The heist movie thread flounders for a number of reasons. The characters are all stock tough guys, some of whom will turn out to be more sympathetic than others, and it’s not hard to guess which ones. The dialogue is tin-eared, expositional and reductive in the extreme, forcing the characters to explain mundane details that Vroman can’t find a way to show in the fabric of the film. The viewer already understands that these two separate stories are going to collide, so they won’t be surprised by all of the things that go wrong during the heist or where all of Vroman and co-writer Sascha Penn’s unsubtle foreshadowing is going to lead. And to top all of that off, Eastwood, who carries these sections of the film, isn’t up to the task at hand, turning in a wooden, hollow performance. Liotta is a good enough performer to make something out of what very little he has been given here. Eastwood, however, has all of his limitations as a performer exposed and is hung out to dry.

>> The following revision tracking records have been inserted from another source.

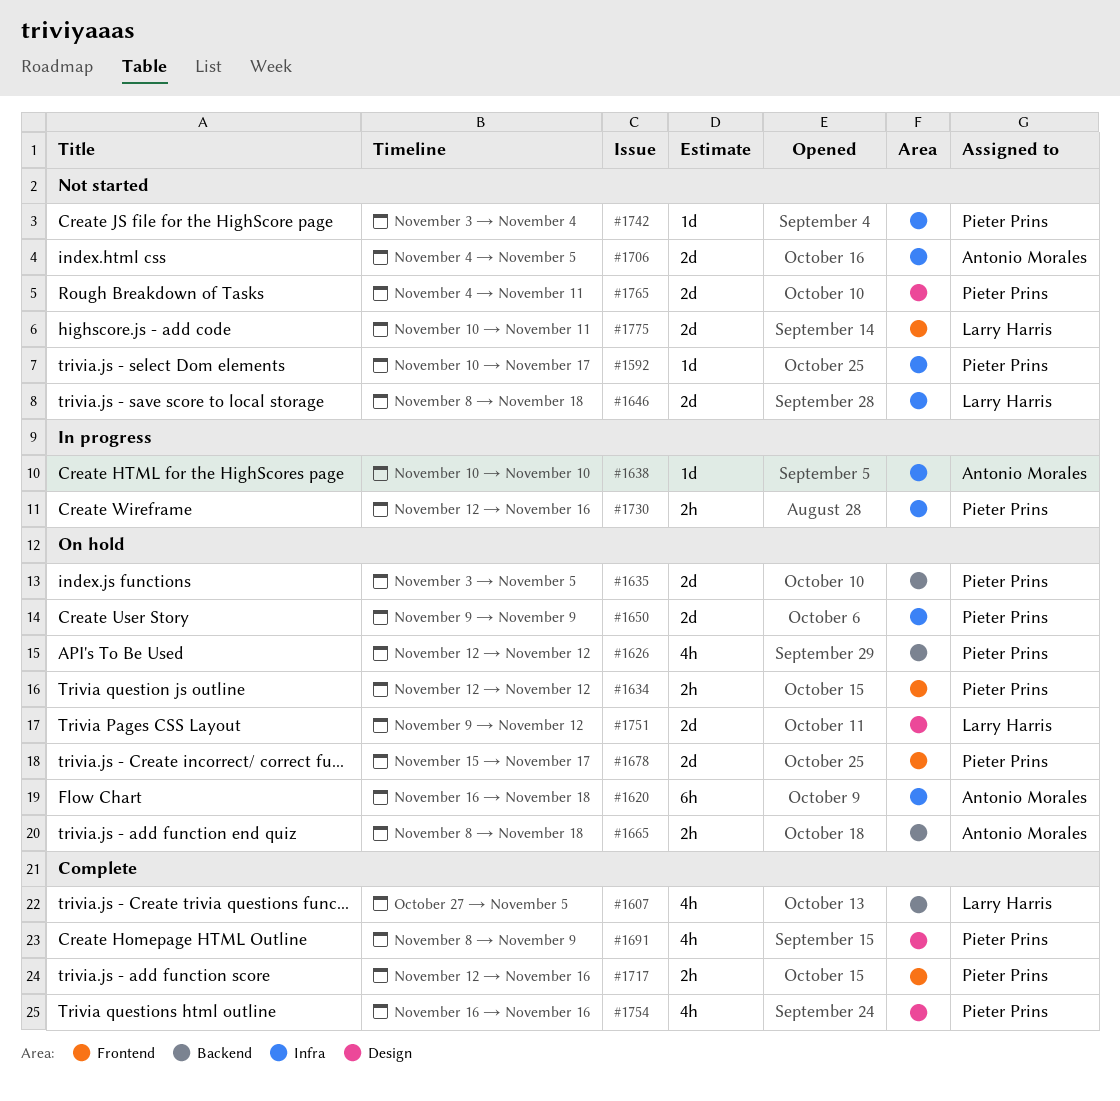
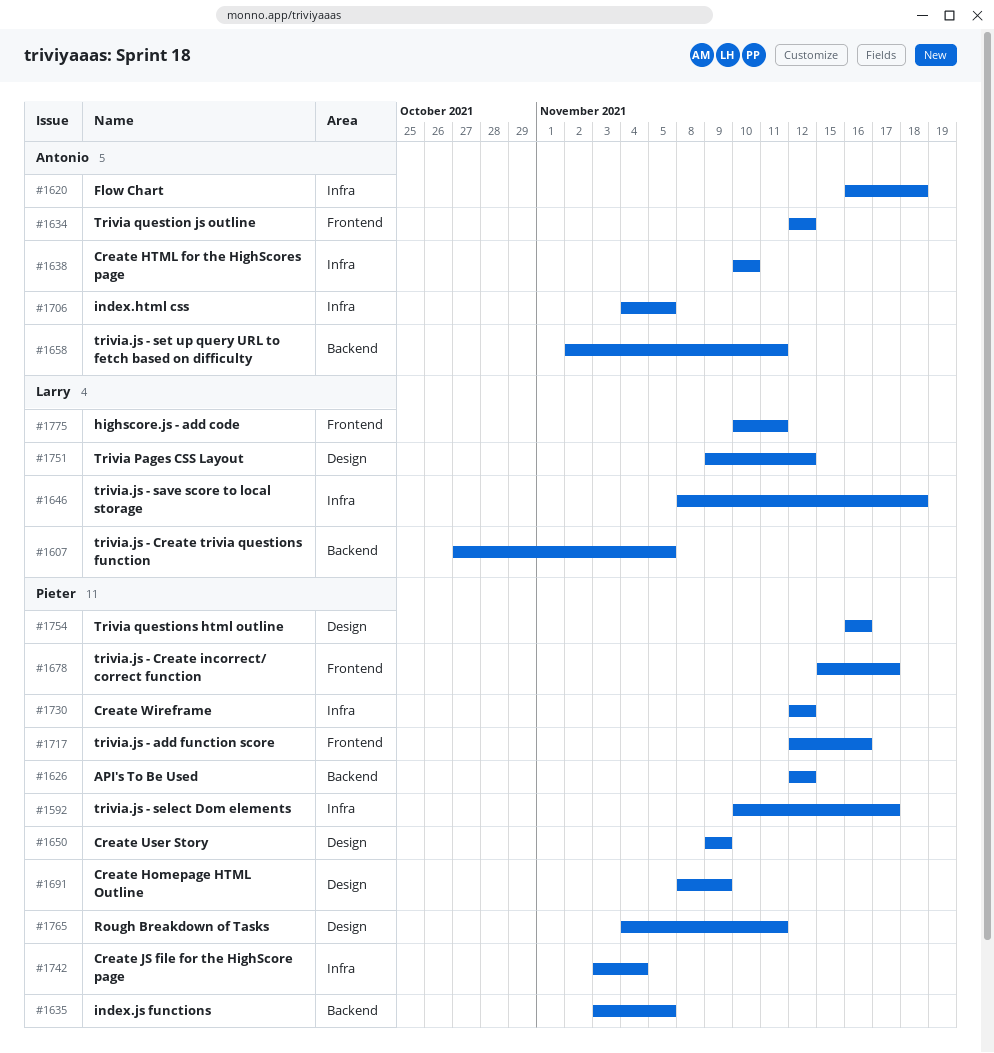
#1634, owner: Pieter Prins -> Antonio Morales
#1650, label: Infra -> Design
#1658: none -> present
#1665: present -> none
#1730, due: Nov 16 -> Nov 12

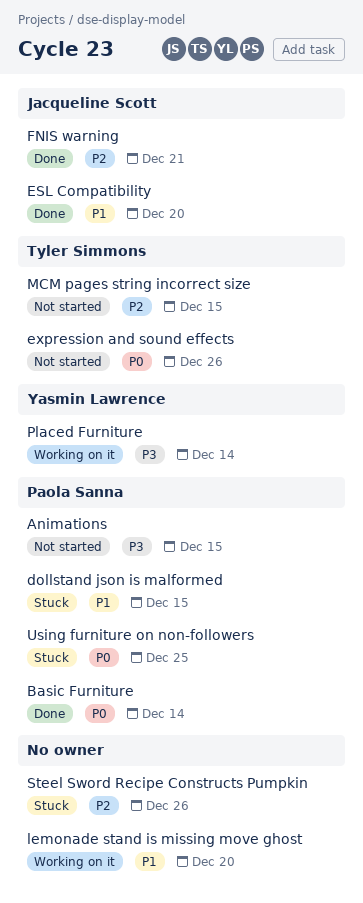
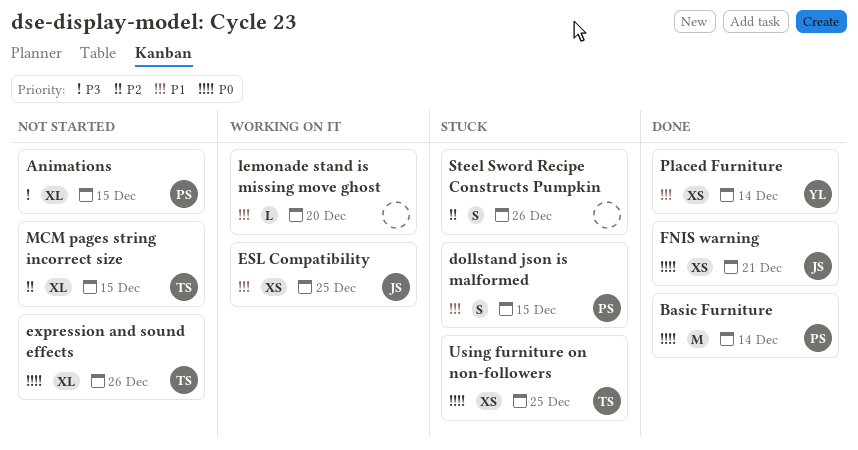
ESL Compatibility, status: Done -> Working on it
ESL Compatibility, due: Dec 20 -> Dec 25
FNIS warning, priority: P2 -> P0
Placed Furniture, status: Working on it -> Done
Placed Furniture, priority: P3 -> P1
Using furniture on non-followers, owner: Paola Sanna -> Tyler Simmons

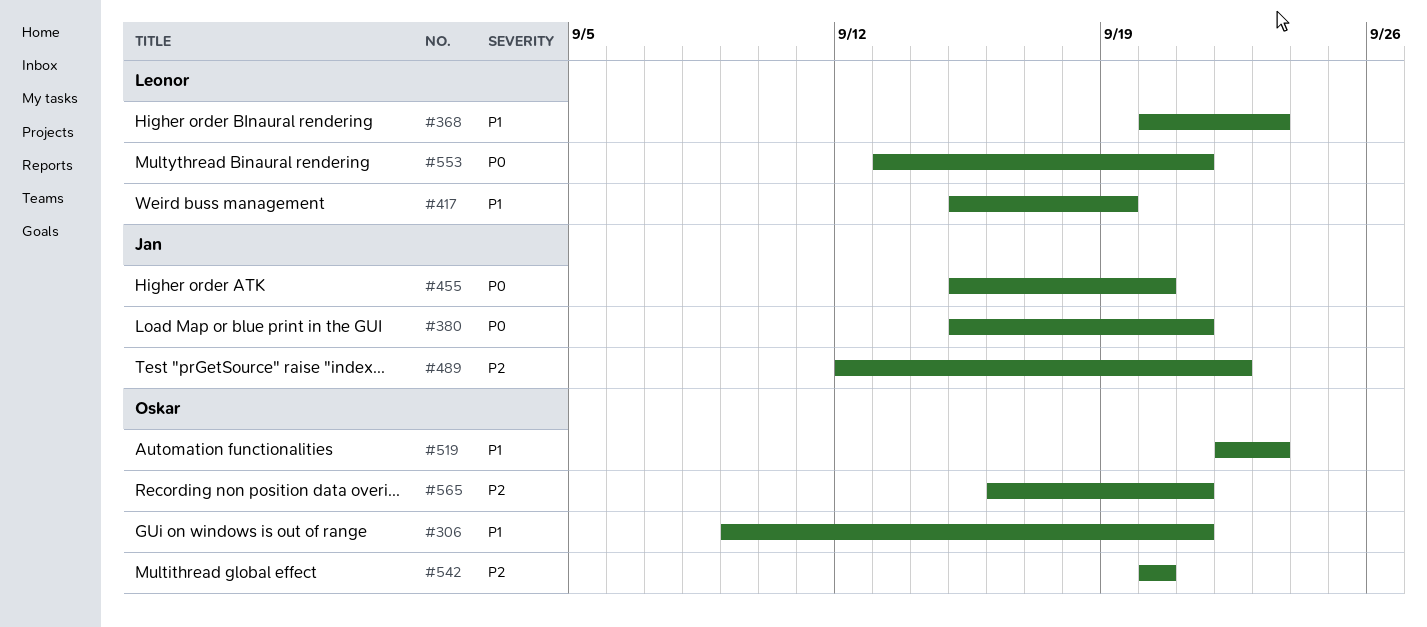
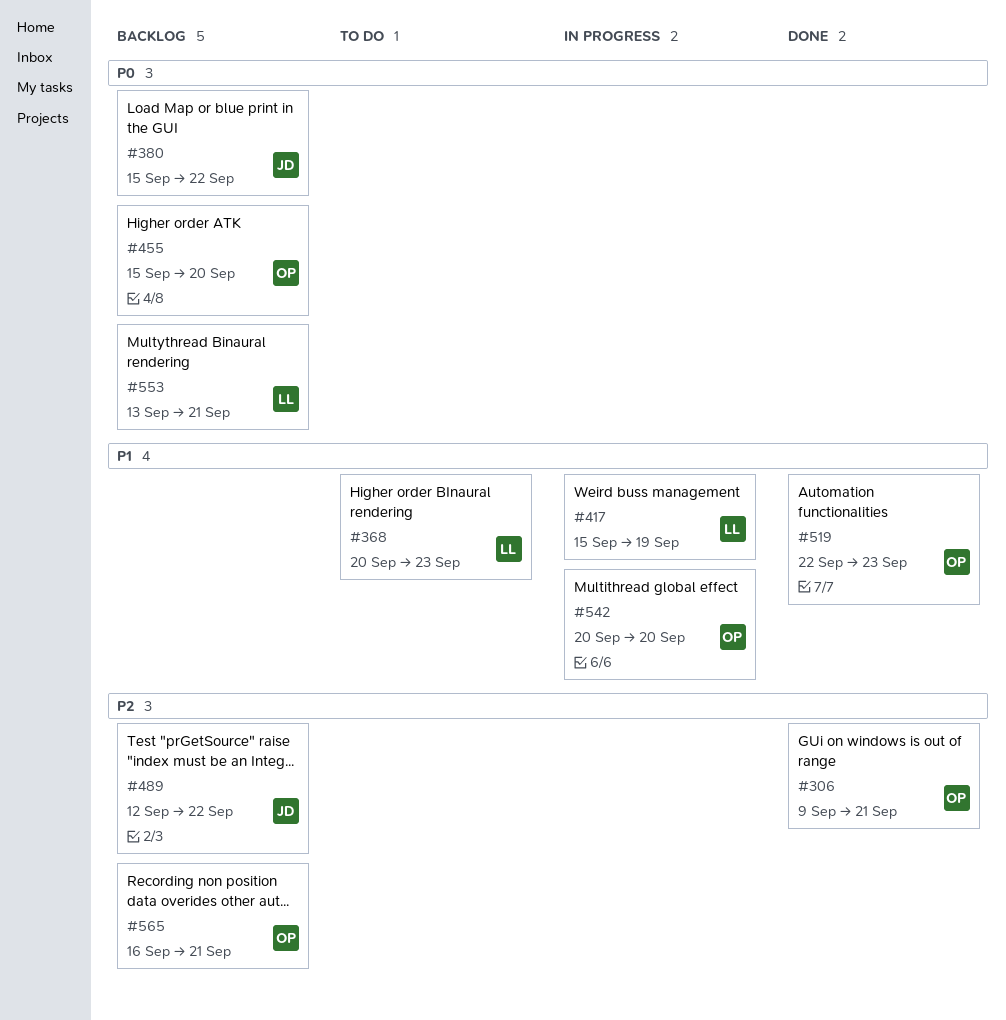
#306, priority: P1 -> P2
#380, due: Sep 21 -> Sep 22
#455, owner: Jan -> Oskar
#542, priority: P2 -> P1

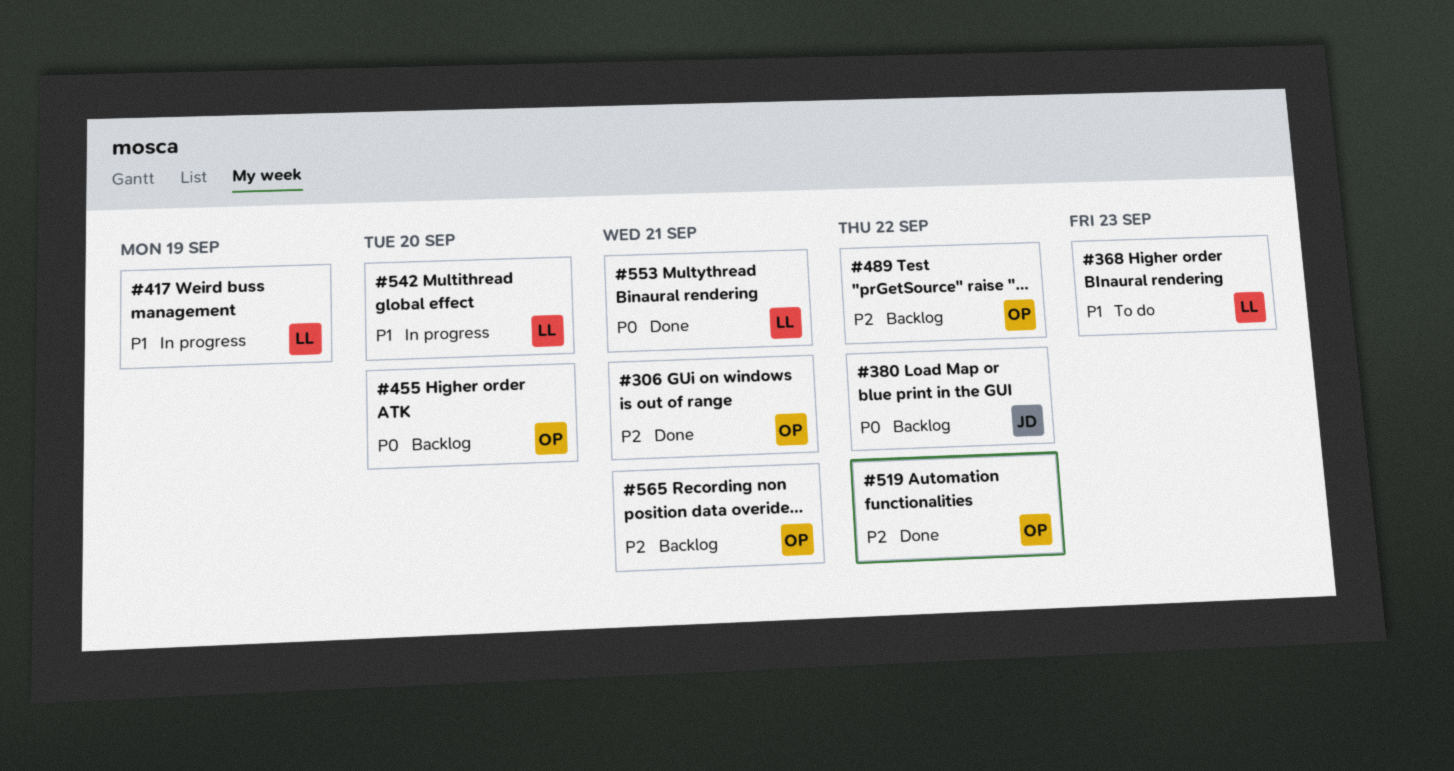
#489, owner: JD -> OP
#519, priority: P1 -> P2
#519, due: Sep 23 -> Sep 22
#542, owner: OP -> LL
#553, status: Backlog -> Done

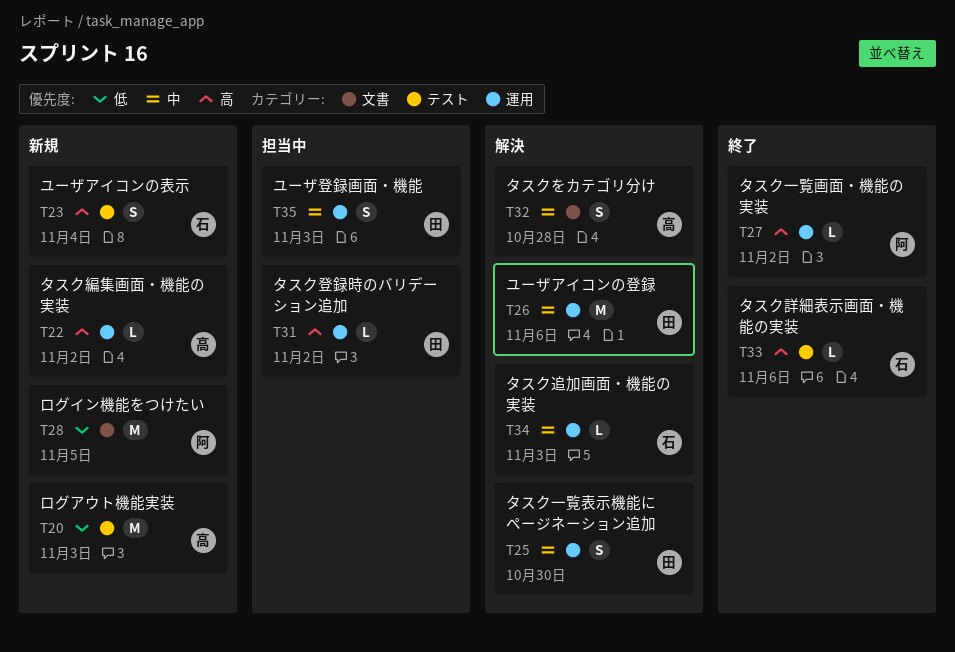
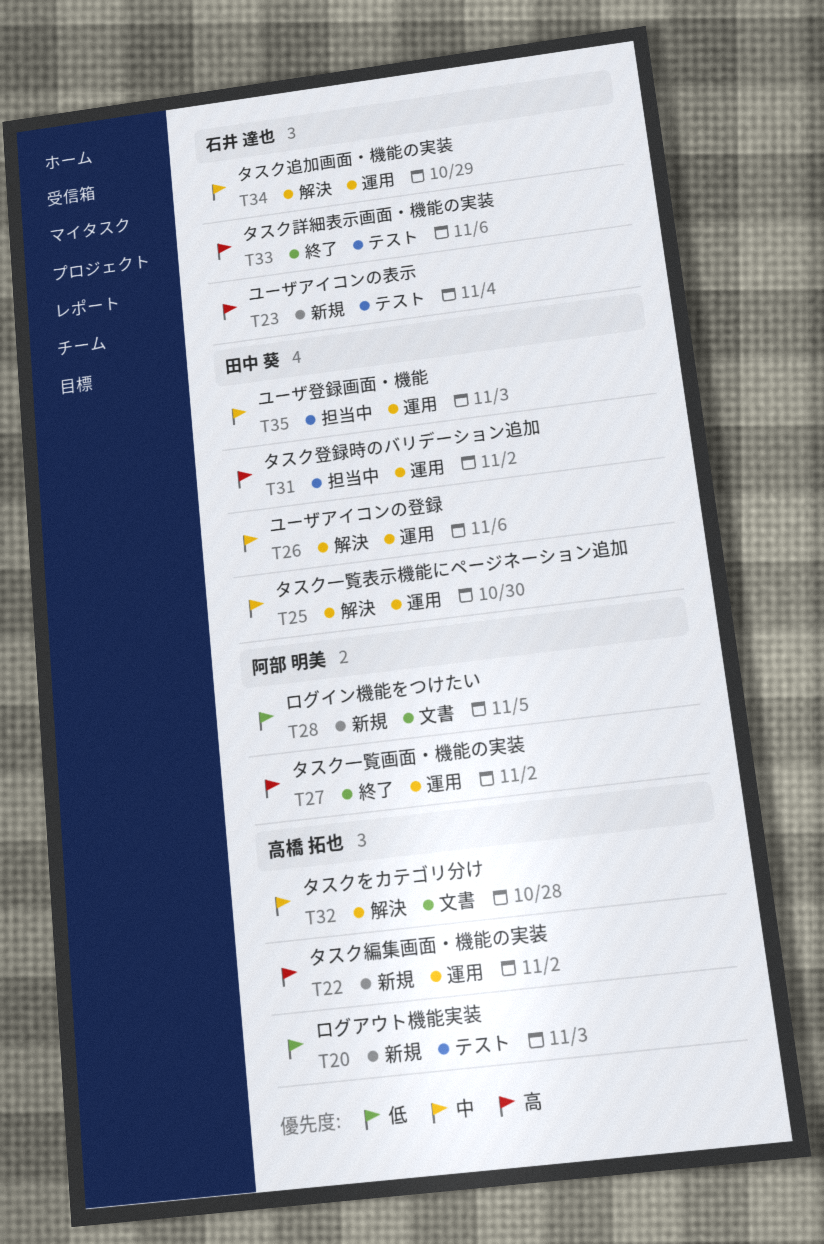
T34, due: Nov 3 -> Oct 29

It takes about an hour of bouncing back and forth between good material and subpar action movie fodder that’s been done better many times before for all of the threads in 1992 to link up. Thankfully for viewers when they do, things get back on track a bit because Gibson, A’mmanuel, and Liotta have crafted interesting characters worth following once the tone shifts into full on action movie, cat-and-mouse mode. 1992 pretty much forgets about the historical events of its title and simply uses them as a plot point that helps explain why the cops don’t show up to the numerous alarms and red flags being raised. But at least the action on display is moderately creative and competently staged, meaning it’s not entirely on the shoulders of the film’s best performers to save the project as a whole.

1992 isn’t an anthology film or something told in two separate acts, so it has to be graded in totality. If they were separate, the bits involving Tyrese protecting his on-screen son is the sort of thing I would wholeheartedly endorse with some degree of enthusiasm. Everything involving Eastwood and Liotta is something that – if we go back to the food analogy – should’ve been left off the dish because it adds nothing but an unnecessary amount of grease. But the more I think about the whole, the more I realize that the good bits are of greater value than the lesser ones, and at least the bits that don’t work retain a bit of panache and craft. 1992 squeaks by with a pass, but this is a story that could’ve used some judicious editing.

1992 opens in theatres everywhere on Friday, August 30, 2024.